Ma question est double. Premièrement, les enquêtes diligentées ont-elles permis ou non d’apprécier si des fautes, d’où qu’elles viennent, ont été commises dans la gestion de la situation de Tony Meilhon ? Deuxièmement, quelles initiatives envisagez-vous de prendre pour rétablir l’indispensable dialogue avec l’institution judiciaire ? (Applaudissements sur de nombreux bancs du groupe UMP.)

M. le président. La parole est à M. Michel Mercier, garde des sceaux, ministre de la justice et des libertés.

M. Michel Mercier, garde des sceaux, ministre de la justice et des libertés. Monsieur le député Houillon, ainsi que vous venez de le rappeler, le meurtre de Laëtitia, le 19 janvier dernier, impose à tous, élus – fonctionnaires et magistrats – de faire le point et de regarder loyalement où en sont les choses.

Le Président de la République est intervenu en tant que garant du fonctionnement régulier de nos institutions (Exclamations sur les bancs des groupes SRC et GDR. – Applaudissements sur les bancs des groupes UMP et NC), et il a eu raison de le faire. Il était porteur de l’émotion suscitée dans l’opinion publique par ce terrible meurtre (Protestations sur les bancs des groupes SRC et GDR), et il a droit aussi à sa part d’humanité.

Si le ministre de l’intérieur et moi-même avons diligenté trois enquêtes, c’est parce qu’il y a eu des dysfonctionnements. Nous attendrons le résultat de ces enquêtes pour juger s’il y a lieu de saisir les instances disciplinaires. Si le dysfonctionnement a été collectif, nous devrons prendre les mesures nécessaires pour modifier le mode de fonctionnement, les méthodes de travail et pour faire en sorte, comme le Premier ministre l’a annoncé hier, que les moyens soient suffisants.

Dès la semaine prochaine, lorsque ces rapports m’auront été remis, j’inviterai les organisations professionnelles et syndicales à venir en discuter avec moi à la Chancellerie, afin de bâtir un nouveau climat de respect et de discussion, pour que le service public de la justice soit le meilleur possible pour les Français. C’est ce qu’ils attendent de nous. (Applaudissements sur de nombreux bancs des groupes UMP et NC.)


Question de M. Jean-Marc Ayrault (PS) sur le Fonctionnement des institutions.

M. le président. La parole est à M. Jean-Marc Ayrault, pour le groupe socialiste, radical, citoyen et divers gauche.

M. Jean-Marc Ayrault. Monsieur le Premier ministre, nous avons la République en partage, elle est notre héritage commun (Exclamations sur les bancs du groupe UMP), elle est notre fierté et notre identité dans le monde entier. Lorsque la République est malmenée, c’est l’image de la France qui est abîmée, aux yeux du monde comme à nos propres yeux.

M. Richard Mallié. Alors pourquoi mettez-vous la pagaille ?

CONSIGNE ▸
Réécrivez le passage du compte rendu de séance allant de « M. le président. La parole est à M. Jean-Marc » jusqu'à « nos propres yeux. », en remplaçant « héritage » par « patrimoine ».

EXTRAIT DE DONNÉES ▸
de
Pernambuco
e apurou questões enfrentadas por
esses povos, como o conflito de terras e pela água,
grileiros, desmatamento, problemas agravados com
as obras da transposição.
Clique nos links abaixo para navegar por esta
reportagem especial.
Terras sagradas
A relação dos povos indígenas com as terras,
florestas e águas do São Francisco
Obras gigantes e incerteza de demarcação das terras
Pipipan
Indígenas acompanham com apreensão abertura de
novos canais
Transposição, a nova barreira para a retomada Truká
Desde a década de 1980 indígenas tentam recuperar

RÉPONSE ▸
M. le président. La parole est à M. Jean-Marc Ayrault, pour le groupe socialiste, radical, citoyen et divers gauche.

M. Jean-Marc Ayrault. Monsieur le Premier ministre, nous avons la République en partage, elle est notre patrimoine commun (Exclamations sur les bancs du groupe UMP), elle est notre fierté et notre identité dans le monde entier. Lorsque la République est malmenée, c’est l’image de la France qui est abîmée, aux yeux du monde comme à nos propres yeux.